The 3GB is a limiting factor. Apple vs Samsung Android 10 with 8GB I do see difference. No magic juice that makes iOS 13 memory management can make up for inadequate amount. I use to program in Assembly and yes today’s compilers do a great job most of the time if given time training and give programmers the freedom to experiment and tweak - corporate project management doesn’t result in best case code though.
 

Infinite Vortex

macrumors 6502
Mar 6, 2015
397
690
Is this chip supposed to last even more generations than the past ones did?
Personally I feel that the A-series processor is more than good enough to last more years that previous generations. So yes. I'm finding more and more people being happy to keep longer and to simply get a new battery in the middle there somewhere.

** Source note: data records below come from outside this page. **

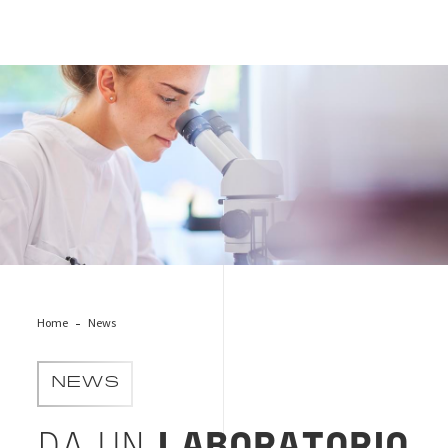
laboratorio-analisi-woman
Home
News
NEWS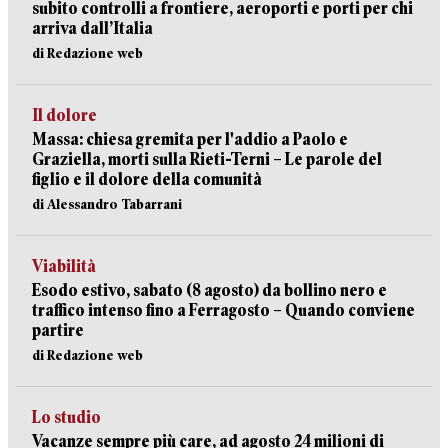
subito controlli a frontiere, aeroporti e porti per chi
arriva dall’Italia
di Redazione web
Il dolore
Massa: chiesa gremita per l'addio a Paolo e
Graziella, morti sulla Rieti-Terni – Le parole del
figlio e il dolore della comunità
di Alessandro Tabarrani
Viabilità
Esodo estivo, sabato (8 agosto) da bollino nero e
traffico intenso fino a Ferragosto – Quando conviene
partire
di Redazione web
Lo studio
Vacanze sempre più care, ad agosto 24 milioni di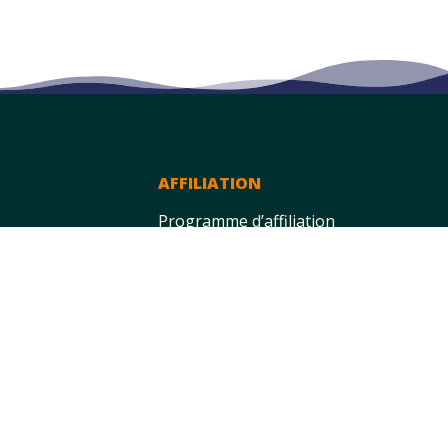
AFFILIATION
Programme d’affiliation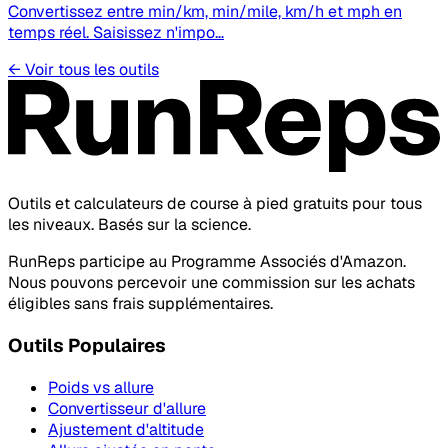
Convertissez entre min/km, min/mile, km/h et mph en
temps réel. Saisissez n'impo…
←
Voir tous les outils
Outils et calculateurs de course à pied gratuits pour tous
les niveaux. Basés sur la science.
RunReps participe au Programme Associés d'Amazon.
Nous pouvons percevoir une commission sur les achats
éligibles sans frais supplémentaires.
Outils Populaires
Poids vs allure
Convertisseur d'allure
Ajustement d'altitude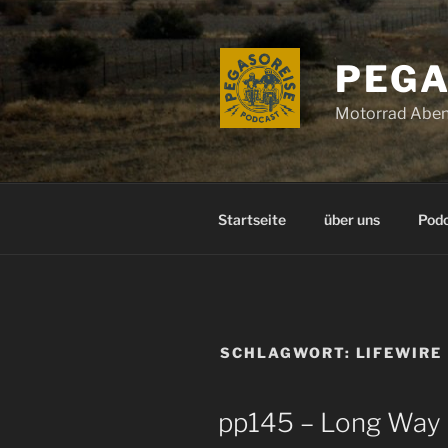
Zum
Inhalt
springen
PEGA
Motorrad Aben
Startseite
über uns
Pod
SCHLAGWORT:
LIFEWIRE
pp145 – Long Way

What will limit you moving forward is RAM as other(s) have mentioned. As the new phones come with more RAM the more the reloading behaviour will become more noticeable. Irrespective of optimisations Apple will drive performance based on the new hardware with iOS rather than the old. This in part is how they'll drive you to buy new phones.

Like you, my mother has an iPhone X and it runs great.
 

sean000

macrumors 68000
Jul 16, 2015
1,603
1,973
Bellingham, WA
Yesterday on non-Pro 11, web pages and apps struggled to refresh. Swipe up / close all apps and was fine after that. I’m waiting for 6-8GB RAM.

The 3GB is a limiting factor. Apple vs Samsung Android 10 with 8GB I do see difference. No magic juice that makes iOS 13 memory management can make up for inadequate amount. I use to program in Assembly and yes today’s compilers do a great job most of the time if given time training and give programmers the freedom to experiment and tweak - corporate project management doesn’t result in best case code though.
I rarely have memory issues on the iPhone X, but it does depend on what apps you run... and that's a very important point. I kept a couple of older iPhone models in service for several years and I found that the app updates were what killed the experience. An old iPhone might run the latest iOS just fine if all you ever open are a few native apps, but if you run resource intensive their party apps you're going to get frustrated.